When club names such as West Brom and Paris Saint Germain or Swansea and Bayern Munich are taken together in a sentence, it is generally expected that the bigger European teams from the continent must have fancied a player from these lower-half Premier League teams. This transfer window, we saw something else. We saw both West Brom and Swansea sign PSG and Bayern players (respectively), albeit on loan deals.
One day before the transfer frenzy in England reached its crescendo, West Bromwich Albion announced that they had signed Polish international, Grzegorz Krychowiak on a season-long loan from PSG. The defensive midfielder is a two-times Europa League winner and has had experience of playing for European majors such as Sevilla and PSG. Directionally, it was quite an interesting deal as it is not usual for West Brom to get layers from PSG – in last 10 seasons, only three players have moved from the French capital to West Brom.
However unusual the feat is but Tony Pulis’ side have achieved it. So, let us take a look at Kryhowiak’s profile and see how can Pulis make the most of his high-profile loanee.
The Polish player joined Bordeaux’s youth team in 2007 from his hometown in Poland. Post this, he spent next five years on loan across Ligue 2 and Ligue 1 clubs, before joining Reims in the July of 2012. This was followed by a sale to Sevilla in 2014 summer, which ushered in two of the best seasons for Krychowiak. He won the Europa League twice under Unai Emery for Sevilla, who poached him into PSG, once he himself went off to the Parisian club. However, he could not get a starting spot in the French giant’s midfield, hence he started only seven games in the league last season and came in as a substitute in four others.

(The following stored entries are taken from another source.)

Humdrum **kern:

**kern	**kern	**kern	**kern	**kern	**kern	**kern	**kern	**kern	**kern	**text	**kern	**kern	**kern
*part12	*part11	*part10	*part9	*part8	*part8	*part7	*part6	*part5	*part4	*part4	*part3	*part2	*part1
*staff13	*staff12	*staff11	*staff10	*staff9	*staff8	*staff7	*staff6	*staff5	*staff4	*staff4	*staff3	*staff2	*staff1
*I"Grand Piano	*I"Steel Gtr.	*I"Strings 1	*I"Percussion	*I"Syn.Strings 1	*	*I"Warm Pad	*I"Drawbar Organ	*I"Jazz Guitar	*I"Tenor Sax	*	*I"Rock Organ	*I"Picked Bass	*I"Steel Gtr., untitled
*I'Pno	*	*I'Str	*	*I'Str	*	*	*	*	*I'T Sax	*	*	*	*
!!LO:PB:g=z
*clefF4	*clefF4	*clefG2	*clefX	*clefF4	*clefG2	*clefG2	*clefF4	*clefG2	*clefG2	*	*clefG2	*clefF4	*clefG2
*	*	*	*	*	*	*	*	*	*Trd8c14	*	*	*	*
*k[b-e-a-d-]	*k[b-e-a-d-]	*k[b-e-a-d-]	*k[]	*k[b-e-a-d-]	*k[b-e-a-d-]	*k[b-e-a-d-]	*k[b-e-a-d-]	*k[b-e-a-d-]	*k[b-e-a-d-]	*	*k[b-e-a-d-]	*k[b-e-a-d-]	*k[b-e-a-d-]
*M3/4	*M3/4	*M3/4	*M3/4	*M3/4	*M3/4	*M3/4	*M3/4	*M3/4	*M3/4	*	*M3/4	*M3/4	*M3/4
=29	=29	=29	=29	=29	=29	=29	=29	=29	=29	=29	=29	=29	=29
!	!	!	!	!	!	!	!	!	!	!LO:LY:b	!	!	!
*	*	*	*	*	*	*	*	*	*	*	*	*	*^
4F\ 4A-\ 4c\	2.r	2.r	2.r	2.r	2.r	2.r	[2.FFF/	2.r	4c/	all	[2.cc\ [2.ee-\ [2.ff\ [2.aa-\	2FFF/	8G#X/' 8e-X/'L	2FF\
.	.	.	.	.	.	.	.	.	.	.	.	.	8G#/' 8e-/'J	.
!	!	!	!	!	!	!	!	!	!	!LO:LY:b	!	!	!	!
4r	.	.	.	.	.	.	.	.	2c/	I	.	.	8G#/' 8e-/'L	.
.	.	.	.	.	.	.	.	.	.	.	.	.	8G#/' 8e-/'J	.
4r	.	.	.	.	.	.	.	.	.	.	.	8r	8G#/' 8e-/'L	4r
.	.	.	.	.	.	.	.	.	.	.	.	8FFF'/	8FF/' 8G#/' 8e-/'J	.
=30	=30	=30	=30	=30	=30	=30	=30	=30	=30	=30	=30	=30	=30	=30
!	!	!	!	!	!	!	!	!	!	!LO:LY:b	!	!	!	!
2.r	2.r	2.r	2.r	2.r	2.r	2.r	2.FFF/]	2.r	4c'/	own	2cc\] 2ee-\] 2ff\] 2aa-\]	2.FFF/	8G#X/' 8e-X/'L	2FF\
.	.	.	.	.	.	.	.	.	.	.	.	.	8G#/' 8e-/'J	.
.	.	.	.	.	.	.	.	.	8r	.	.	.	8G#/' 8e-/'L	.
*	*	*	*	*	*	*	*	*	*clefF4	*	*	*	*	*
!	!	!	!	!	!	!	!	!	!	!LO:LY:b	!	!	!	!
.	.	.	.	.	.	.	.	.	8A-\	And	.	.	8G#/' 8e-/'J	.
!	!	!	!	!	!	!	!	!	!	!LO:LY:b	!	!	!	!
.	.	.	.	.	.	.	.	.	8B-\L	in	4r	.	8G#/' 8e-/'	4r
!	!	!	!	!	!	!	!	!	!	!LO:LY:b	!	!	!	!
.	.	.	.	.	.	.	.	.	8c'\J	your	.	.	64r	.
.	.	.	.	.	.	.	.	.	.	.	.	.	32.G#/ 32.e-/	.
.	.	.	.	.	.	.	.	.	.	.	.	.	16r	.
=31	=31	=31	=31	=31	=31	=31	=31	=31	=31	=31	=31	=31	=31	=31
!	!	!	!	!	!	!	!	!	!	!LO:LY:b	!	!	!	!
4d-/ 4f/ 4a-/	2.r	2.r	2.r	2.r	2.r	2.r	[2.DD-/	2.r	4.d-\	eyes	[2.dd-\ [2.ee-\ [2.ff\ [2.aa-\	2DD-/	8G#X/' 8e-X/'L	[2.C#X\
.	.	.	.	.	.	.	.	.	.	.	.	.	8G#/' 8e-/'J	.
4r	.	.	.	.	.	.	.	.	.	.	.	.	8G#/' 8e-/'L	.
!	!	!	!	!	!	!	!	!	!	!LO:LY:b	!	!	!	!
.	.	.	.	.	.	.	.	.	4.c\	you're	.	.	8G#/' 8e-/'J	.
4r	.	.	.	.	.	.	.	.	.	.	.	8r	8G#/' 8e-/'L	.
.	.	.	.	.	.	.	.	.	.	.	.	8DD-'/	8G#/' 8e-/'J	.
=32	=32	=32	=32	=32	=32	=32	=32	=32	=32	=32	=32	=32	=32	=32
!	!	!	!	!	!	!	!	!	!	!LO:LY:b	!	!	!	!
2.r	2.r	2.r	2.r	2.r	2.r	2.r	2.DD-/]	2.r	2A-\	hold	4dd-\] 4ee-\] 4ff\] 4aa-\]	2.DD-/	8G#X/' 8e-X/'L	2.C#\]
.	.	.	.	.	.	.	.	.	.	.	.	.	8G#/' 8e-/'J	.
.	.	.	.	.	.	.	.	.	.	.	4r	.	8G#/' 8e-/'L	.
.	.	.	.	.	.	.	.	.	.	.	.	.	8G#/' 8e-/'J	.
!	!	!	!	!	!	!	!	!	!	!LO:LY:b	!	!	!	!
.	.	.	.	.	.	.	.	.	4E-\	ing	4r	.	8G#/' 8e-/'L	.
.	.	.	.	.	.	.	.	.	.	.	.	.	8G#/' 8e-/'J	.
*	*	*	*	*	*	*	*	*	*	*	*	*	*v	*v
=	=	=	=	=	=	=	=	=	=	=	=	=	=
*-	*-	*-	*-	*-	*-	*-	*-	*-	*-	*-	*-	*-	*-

Krychowiak is a defensive midfielder, who is good at aerial duels, blocking the ball, ball interception, and tackling. These attributes helped him a lot when playing for Emery at Sevilla because the Spanish side play a direct attacking brand of football. But at PSG, where more creativity is demanded from the midfield, he seemed like a misfit. This alignment with a more direct style of football, must have been the factor because of which we see the player at Hawthorns.

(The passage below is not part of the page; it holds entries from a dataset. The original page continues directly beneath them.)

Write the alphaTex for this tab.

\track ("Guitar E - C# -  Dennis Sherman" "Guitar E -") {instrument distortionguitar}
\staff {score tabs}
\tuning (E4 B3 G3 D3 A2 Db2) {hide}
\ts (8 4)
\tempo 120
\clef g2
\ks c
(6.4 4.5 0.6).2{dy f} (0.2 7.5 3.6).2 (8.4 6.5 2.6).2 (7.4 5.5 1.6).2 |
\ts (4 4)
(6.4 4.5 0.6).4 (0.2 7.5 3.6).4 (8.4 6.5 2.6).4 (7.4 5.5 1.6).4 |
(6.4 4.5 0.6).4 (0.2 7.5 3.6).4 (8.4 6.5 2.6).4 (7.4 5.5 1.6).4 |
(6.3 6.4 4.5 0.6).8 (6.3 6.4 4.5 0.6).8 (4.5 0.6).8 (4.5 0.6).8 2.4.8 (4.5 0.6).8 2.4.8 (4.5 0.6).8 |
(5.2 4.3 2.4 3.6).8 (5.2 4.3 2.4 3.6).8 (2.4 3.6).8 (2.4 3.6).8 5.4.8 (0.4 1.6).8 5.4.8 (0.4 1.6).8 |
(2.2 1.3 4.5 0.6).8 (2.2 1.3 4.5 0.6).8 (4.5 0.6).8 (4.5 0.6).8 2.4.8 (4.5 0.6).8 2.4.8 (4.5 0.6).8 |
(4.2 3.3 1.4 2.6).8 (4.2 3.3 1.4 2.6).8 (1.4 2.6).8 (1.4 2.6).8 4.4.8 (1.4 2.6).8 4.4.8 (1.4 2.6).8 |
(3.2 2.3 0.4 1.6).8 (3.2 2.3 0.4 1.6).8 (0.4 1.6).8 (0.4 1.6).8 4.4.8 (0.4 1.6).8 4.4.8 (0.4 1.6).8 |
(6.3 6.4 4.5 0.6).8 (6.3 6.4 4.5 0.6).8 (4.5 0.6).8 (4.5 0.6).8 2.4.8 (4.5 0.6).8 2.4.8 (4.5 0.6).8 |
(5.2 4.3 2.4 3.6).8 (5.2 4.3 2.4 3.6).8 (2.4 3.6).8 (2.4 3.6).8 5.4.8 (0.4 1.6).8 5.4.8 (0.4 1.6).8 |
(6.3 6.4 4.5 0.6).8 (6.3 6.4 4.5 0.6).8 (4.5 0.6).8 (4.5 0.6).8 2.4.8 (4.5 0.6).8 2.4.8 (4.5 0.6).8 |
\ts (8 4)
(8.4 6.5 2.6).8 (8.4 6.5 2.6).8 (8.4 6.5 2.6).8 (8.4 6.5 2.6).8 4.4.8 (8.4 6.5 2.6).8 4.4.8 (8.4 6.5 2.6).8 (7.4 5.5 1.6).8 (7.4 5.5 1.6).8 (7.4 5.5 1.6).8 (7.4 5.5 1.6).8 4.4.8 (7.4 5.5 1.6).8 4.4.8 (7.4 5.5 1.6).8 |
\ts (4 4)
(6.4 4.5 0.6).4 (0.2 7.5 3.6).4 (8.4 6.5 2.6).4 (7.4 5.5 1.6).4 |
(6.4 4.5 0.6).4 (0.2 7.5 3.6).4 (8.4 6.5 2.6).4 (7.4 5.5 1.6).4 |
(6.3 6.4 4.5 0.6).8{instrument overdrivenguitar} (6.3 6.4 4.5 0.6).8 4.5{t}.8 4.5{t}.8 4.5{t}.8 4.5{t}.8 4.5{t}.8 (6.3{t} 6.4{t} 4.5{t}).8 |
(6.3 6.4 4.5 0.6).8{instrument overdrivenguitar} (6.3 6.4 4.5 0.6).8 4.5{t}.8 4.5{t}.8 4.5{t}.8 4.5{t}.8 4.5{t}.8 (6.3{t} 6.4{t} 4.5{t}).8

As would be expected from a player of such a profile, his defensive stats were much higher for Sevilla than for PSG. Krychowiak put in 2.5 tackles, 4.5 interceptions, 3 clearances and 0.6 blocks per game in La Liga. But for PSG, he put in only 1.7 tackles, 1.6 interceptions, 2.7 clearances and 0.3 blocks per game. This change in stats is reflective of the different tactics Unai Emery has employed at PSG, versus what he used to employ at Sevilla.
Another example of a change in Krychowiak’s numbers can be seen in his passing stats. After coming to Paris, his passing stats have improved dramatically, as he averages more passes (55.3 vs 45.9) per game, better pass success rate (92.8% vs 84.3%) and more key passes (0.3 vs 0.2) per game, as compared to his passing stats for Sevilla.
Krychowiak’s history suggests that he was more comfortable for Sevilla than for PSG. For Sevilla, he got far more game time (2271 minutes in 2015-16), as compared to the minimal time he got last year at PSG (659 minutes). For Sevilla in 2015-16, he earned an average WhoScored rating of 7.23, which is very respectable over 26 appearances. But, for PSG last season he only got an average rating of 6.87.
How Well Would He Fit into West Brom
For Tony Pulis and West Brom fans, these stats would be extremely encouraging as it clearly shows that their major loan signing this window is more comfortable playing as a defensive midfielder in a direct setup, as compared to a deep playmaker in a creative setup. And there are few teams in Europe as direct as Tony Pulis’ West Brom.
West Brom have played with a combination of Jake Livermore and Gareth Barry in the midfield so far this season. Krychowiak is an upgrade over both these players. Not only does Krychowiak possess better passing range and accuracy than both Livermore and Barry, he is also better than both of them in terms of defensive actions such as tackles, interceptions, and clearances.
Overall it seems that Tony Pulis has upgraded his midfield significantly without incurring a huge cost. Krychowiak can provide him similar attributes as his current midfielders, just at a better level. For the player, this move is an opportunity to prove to the world that the last season, when he faltered at PSG, was an aberration and if he is given the right setup he can excel. This is one piece of transfer business that West Brom fans should be very happy about.